The first stage in creating an export strategy: Reviewing the current position of the domestic enterprise.
- Step one: Analysis of readiness for foreign trade.
The first step in creating an export plan involves analysing the company’s position in the internal market and its performance in the domestic market. This establishes whether it provides a stable level of income for the company and securing it in the event of failure due to exporting the company’s products or services. After clarifying the company’s situation in the domestic market, the entrepreneur should be able to answer the following questions:
- Why do we want to export our company’s goods or services?
- Why do we want to export our company’s goods or services in this particular market?
- Which products and services can our company export?
- What do we want to achieve within our company by getting involved in exporting?
- What goals do we want to set for our export activities?
- Do we understand the significant financial and legal consequences exporting will have on our company?
These questions are intended to help build awareness of the company in terms of its current position, the export opportunities and the purpose of exports that will allow it to successfully enter the foreign market. These will also focus the company’s attention on the added responsibility of getting involved in exporting. In addition to the benefits of exporting, the entrepreneur must also be aware of and prepared for the consequences for the company as a result of exporting.
- Step two: Financial and human resources analysis of the enterprise.
During this step, the company is required to review its budget to determine the potential for financing the company’s export activities. At the beginning of the export budget planning process, the entrepreneur should take into account the fact that the return on exports is long-term and requires continuous financing, therefore the entrepreneur must establish if he/she is willing to take the risk. It is worth setting a time frame here to achieve export profitability. In creating an export budget, the following costs need to be identified: marketing and advertising costs, costs relating to the recruitment and retention of employees involved in exporting, the costs of distribution and logistical support for exports and the costs involved in securing product rights and intellectual property.
It is important to note that the company should investigate other export financing options such as support funds available through national public institutions, regional funds as well as European and national projects aimed at increasing the level of internationalisation of enterprises or specific economic areas within the domestic market.
When undertaking an analysis of personnel within an enterprise, one should consider whether current staffing levels are sufficient to undertake export activities, or if additional specialists with exporting knowledge should be employed within the enterprise.

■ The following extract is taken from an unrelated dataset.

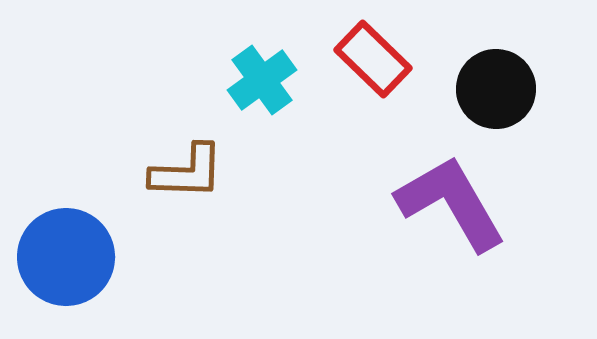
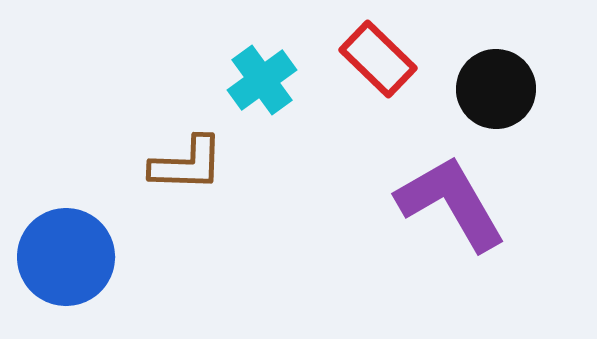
red rectangle: moved 5 px right
brown L-shape: moved 8 px up
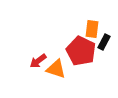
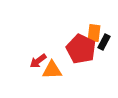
orange rectangle: moved 2 px right, 4 px down
red pentagon: moved 2 px up
orange triangle: moved 4 px left, 1 px down; rotated 20 degrees counterclockwise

This point will be further developed in section 2.3 below, entitled “How to implement export activity within the company – first steps”.

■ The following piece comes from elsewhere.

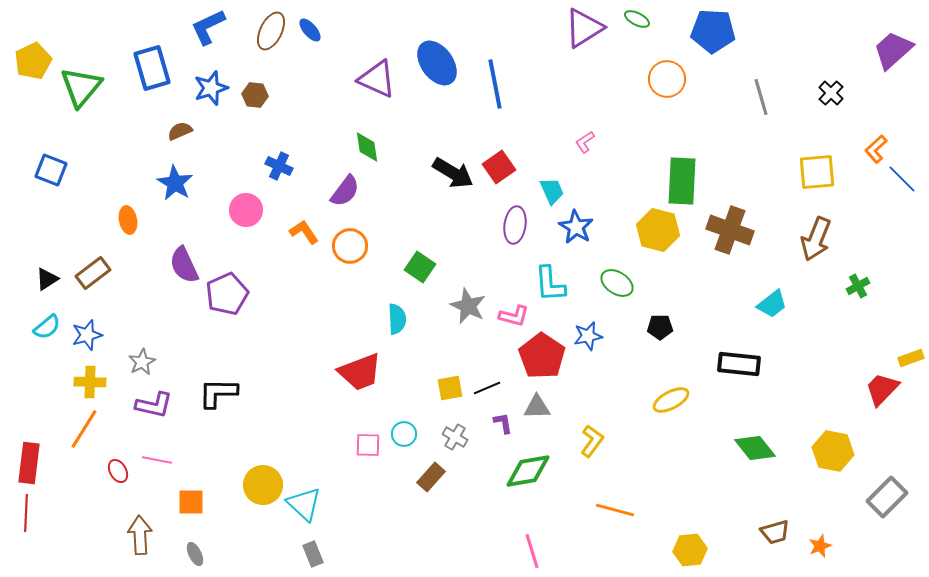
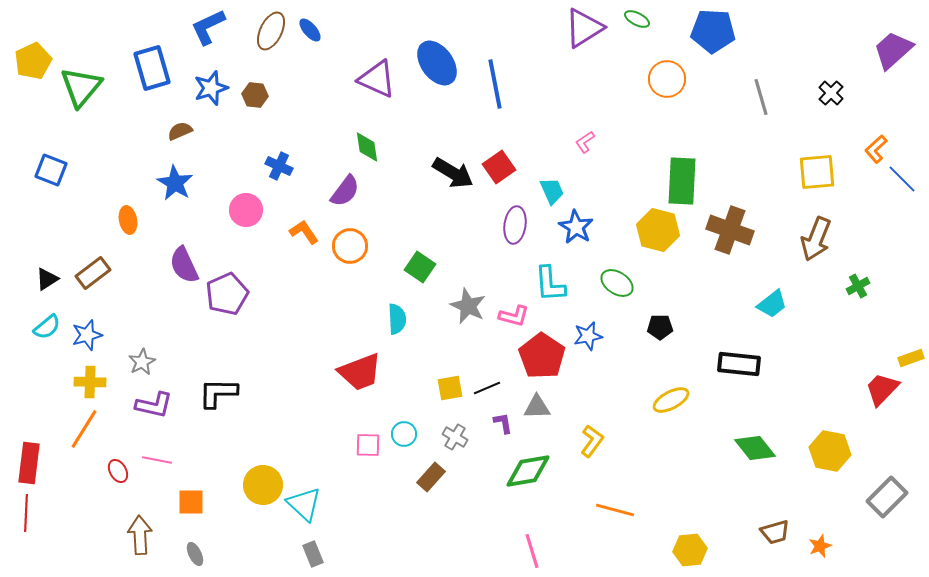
yellow hexagon at (833, 451): moved 3 px left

- Step three: Selecting products / services for export
When identifying what products/services the company wants to export and choosing the appropriate products or services for sale on foreign markets, the entrepreneur should analyse his/her products/services in terms of their key features and benefits with respect to the foreign market and their ability to meet potential customers’ needs. The next step should be to analyse the products / services to identify if they can be adapted to meet the requirements and standards prevailing on the market of choice. The final step involves checking whether the company has sufficient production capacity to deliver these products and services to potential customers. During this analysis the possible seasonal market fluctuations which can affect the product/service and its sales also need to be taken into account.